## AIM OF THE TASK:
Transcribe the entries exactly. Omit the pictures.

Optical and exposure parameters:
▼▼▼

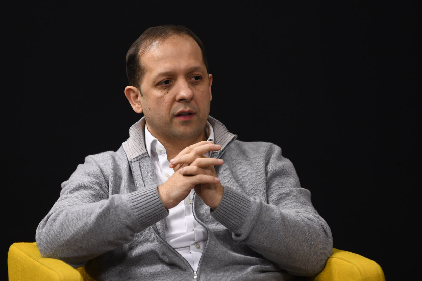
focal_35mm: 190
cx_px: 211
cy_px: 140
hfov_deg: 10.8
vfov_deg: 7.2
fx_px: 2227
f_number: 3.2
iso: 320
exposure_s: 1/160
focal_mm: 190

▲▲▲

## RESPONSE BOX:
focal_35mm: 190
cx_px: 211
cy_px: 140
hfov_deg: 10.8
vfov_deg: 7.2
fx_px: 2227
f_number: 3.2
iso: 320
exposure_s: 1/160
focal_mm: 190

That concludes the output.